Last month the Legislature passed, and the Governor signed into law, an “economic stimulus” bill that imposes combined reporting for corporate income taxation. Combined reporting is a complicated, new and radically different system of corporate income taxation. It is also a $215 million tax increase on Wisconsin employers during the most severe recession in a generation. This bill was passed without a public hearing and less than 48 hours after it was introduced. Combined reporting will stimulate job loss, not job growth.

How did the Legislature sell a massive tax increase on employers, during the worst recession in a generation? They did it by demonizing corporate taxpayers, beating up on business for not paying it’s “fair share.”

Wisconsin spent itself into one of the worst state budget deficits in the nation. And the budget and budget repair bills would increase spending another 10 percent over the next 2 years. The Legislature has to get that money from somewhere, and they know they can’t sell higher taxes to already over-taxed voters. In total, the Legislature would increase taxes by more than $1 billion on businesses and investors of all sizes. In order to make voters feel like they aren’t getting hit again, they aim their cannons at “big business.”

What they do not understand, or they cynically forget, is the issue of tax incidence — who really pays a tax. The corporate tax may be popular among voters and, of course, corporations do not vote. Every tax, however, must be paid by people. The corporate income tax is no exception. In this case, some mix of workers, customers, or shareholders of a corporation pays tax. When the government levies a tax on a corporation, the corporation is in some ways more like a tax collector than
a taxpayer.

- Entries supplied -
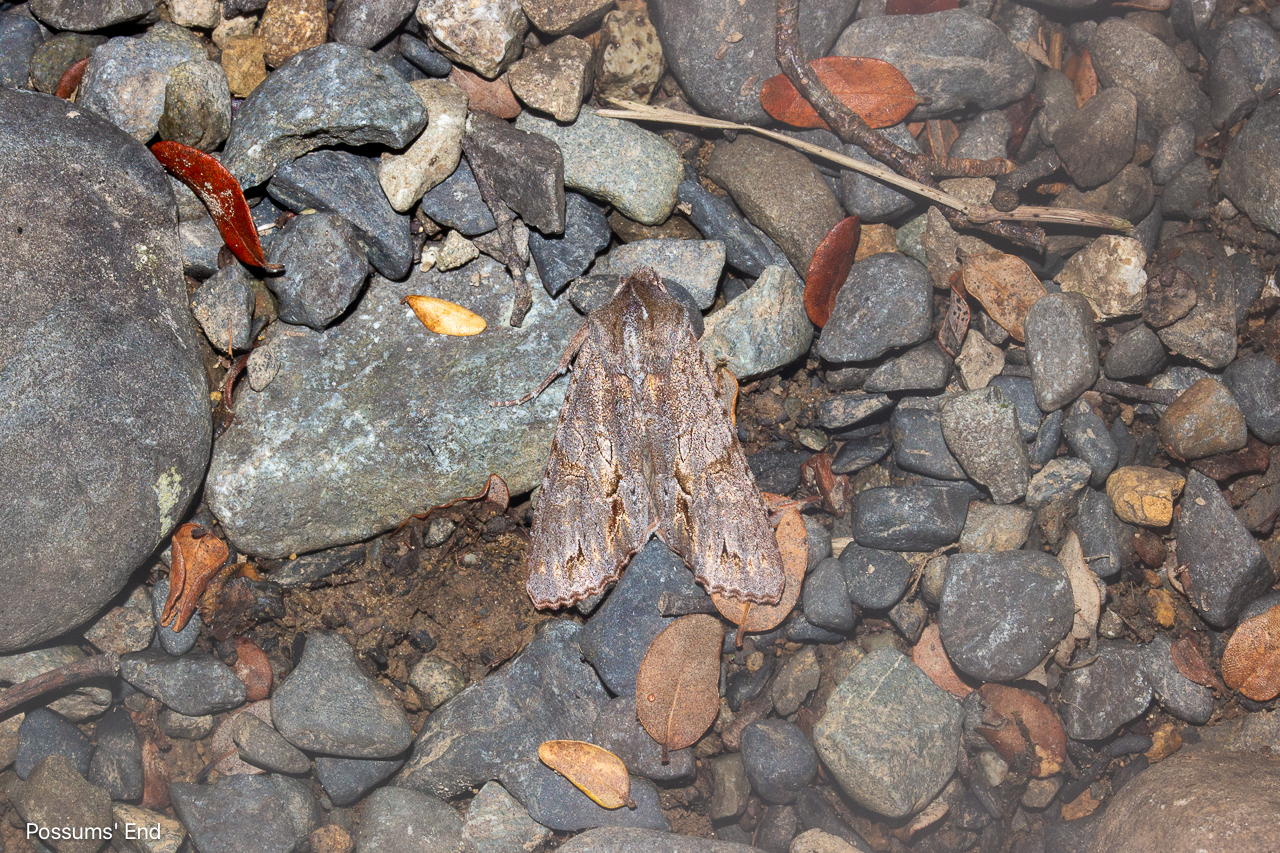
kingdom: Animalia
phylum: Arthropoda
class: Insecta
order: Lepidoptera
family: Noctuidae
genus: Ichneutica
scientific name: Ichneutica
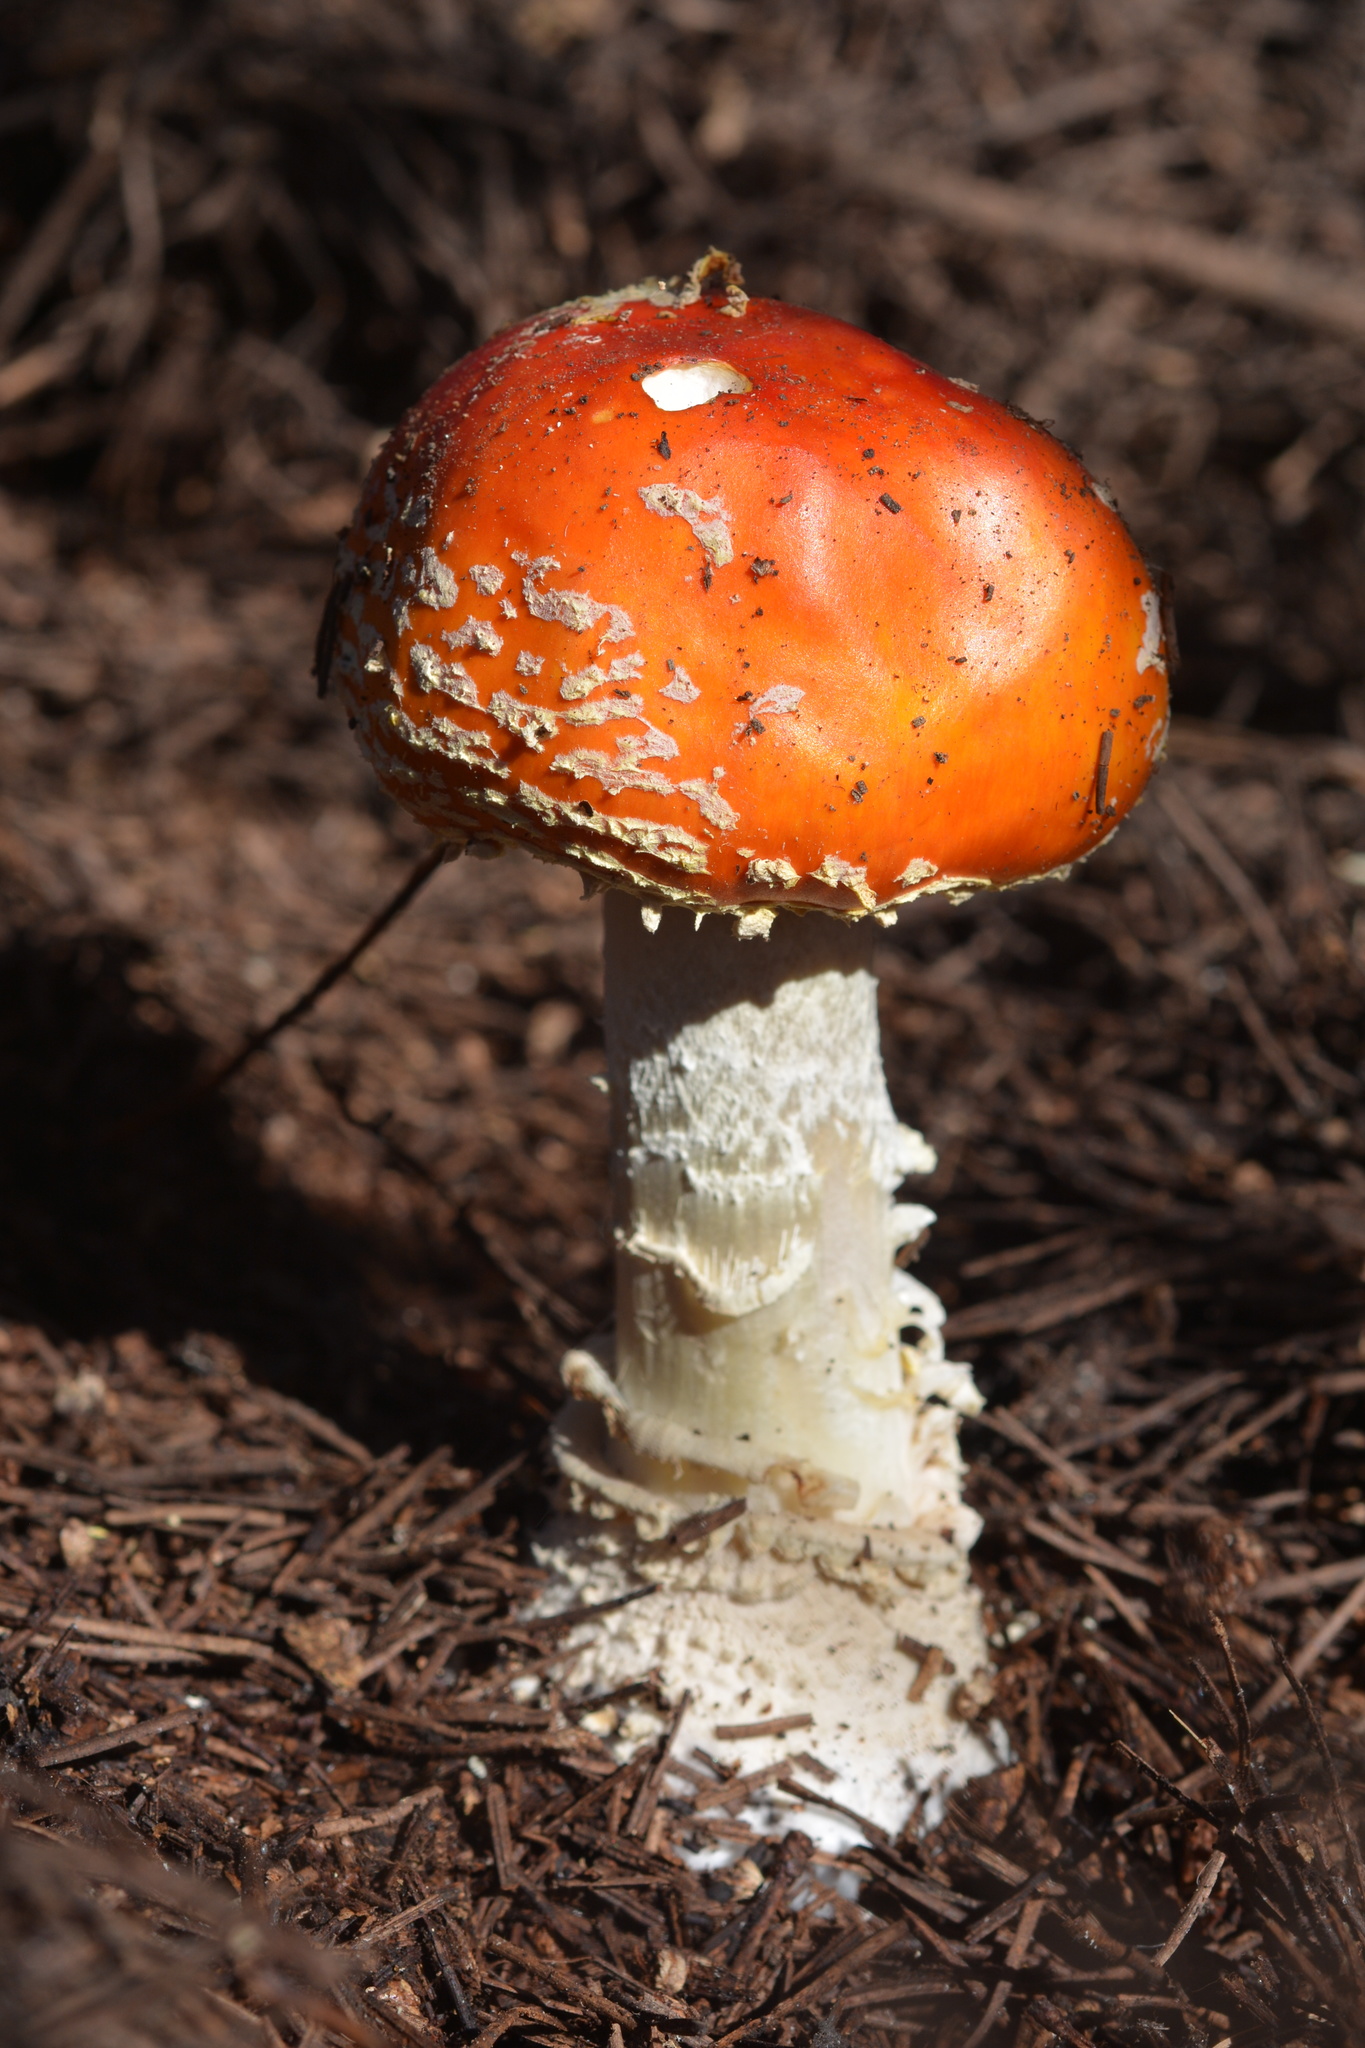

- Stated problem 1 -
According to the passage on Wisconsin's combined reporting law, how large a tax increase on Wisconsin employers does combined reporting amount to?
- Stated problem 2 -
Extract the part of the passage on Wisconsin's combined reporting law starting at "What they do" and ending at "a taxpayer.".
- Stated problem 3 -
Write what comes next in the passage on Wisconsin's combined reporting law, picking up after its final sentence.

- Written answer 1 -
$215 million.

- Written answer 2 -
What they do not understand, or they cynically forget, is the issue of tax incidence — who really pays a tax. The corporate tax may be popular among voters and, of course, corporations do not vote. Every tax, however, must be paid by people. The corporate income tax is no exception. In this case, some mix of workers, customers, or shareholders of a corporation pays tax. When the government levies a tax on a corporation, the corporation is in some ways more like a tax collector than
a taxpayer.

- Written answer 3 -
This does not mean, however, that corporate income taxes do not affect competitiveness. High taxes make Wisconsin goods and service more expensive, both in global markets and for our citizens. Taxes passed onto workers make it more difficult to recruit and retain highly-trained employees. And, capital flows to where profits are not penalized.

In addition to combined reporting, the Governor’s budget includes various other corporate income tax hikes, the two most significant of which include:

Throwback Sales – Double the tax on “throwback sales.” These are sales of goods shipped from a taxable state to a non-taxable state that are “thrown back” to Wisconsin and “given” nexus here. This provision is a total corporate tax increase of $95.2 million.

Domestic Production Activities Deduction Disallowance – Decouple Wisconsin from section 199 of the internal revenue code and disallow the federal deduction for qualified domestic production activities. This deduction provides a blanket 3 percent deduction (increasing to 6 percent and 9 percent in future years) for income arising from qualified production activities in whole or in
significant part based in the United States. Eliminating this deduction results in a $71.7 million tax increase on American jobs. For Wisconsin-only corporations, it is a tax on Wisconsin jobs.

Combined reporting, throwback sales, the domestic production activities deduction, and various other “smaller” items in the budget total more than $472 million over two years in corporate income taxes. In 2008, the corporate income tax raised just over $830 million in total. These proposed changes represent a 28 percent increase in corporate income taxes over 2008. Will this huge corporate tax increase finally equal the “fair share” that business critics believe corporations should pay? Given that multi-state corporations account for 35 percent of the filing corporations but pay 71 percent of total corporate income taxes, perhaps they already do?

The anti-business attitude amongst a loud minority in the legislature is both unfortunate and discouraging. In this recession, employers need the Government to help reduce business costs by eliminating red tape and passing tax policy that encourages growth. So far, however, they are simply funding higher spending by taxing corporate Wisconsin.


The Insight Column is a weekly column that provides commentary and background information
from WMC lobbyists on issues affecting your business. For more information on this topic, contact Jeff Schoepke, WMC Director of Tax and Corporate Policy, (608) 258-3400 or
jschoepke@wmc.org .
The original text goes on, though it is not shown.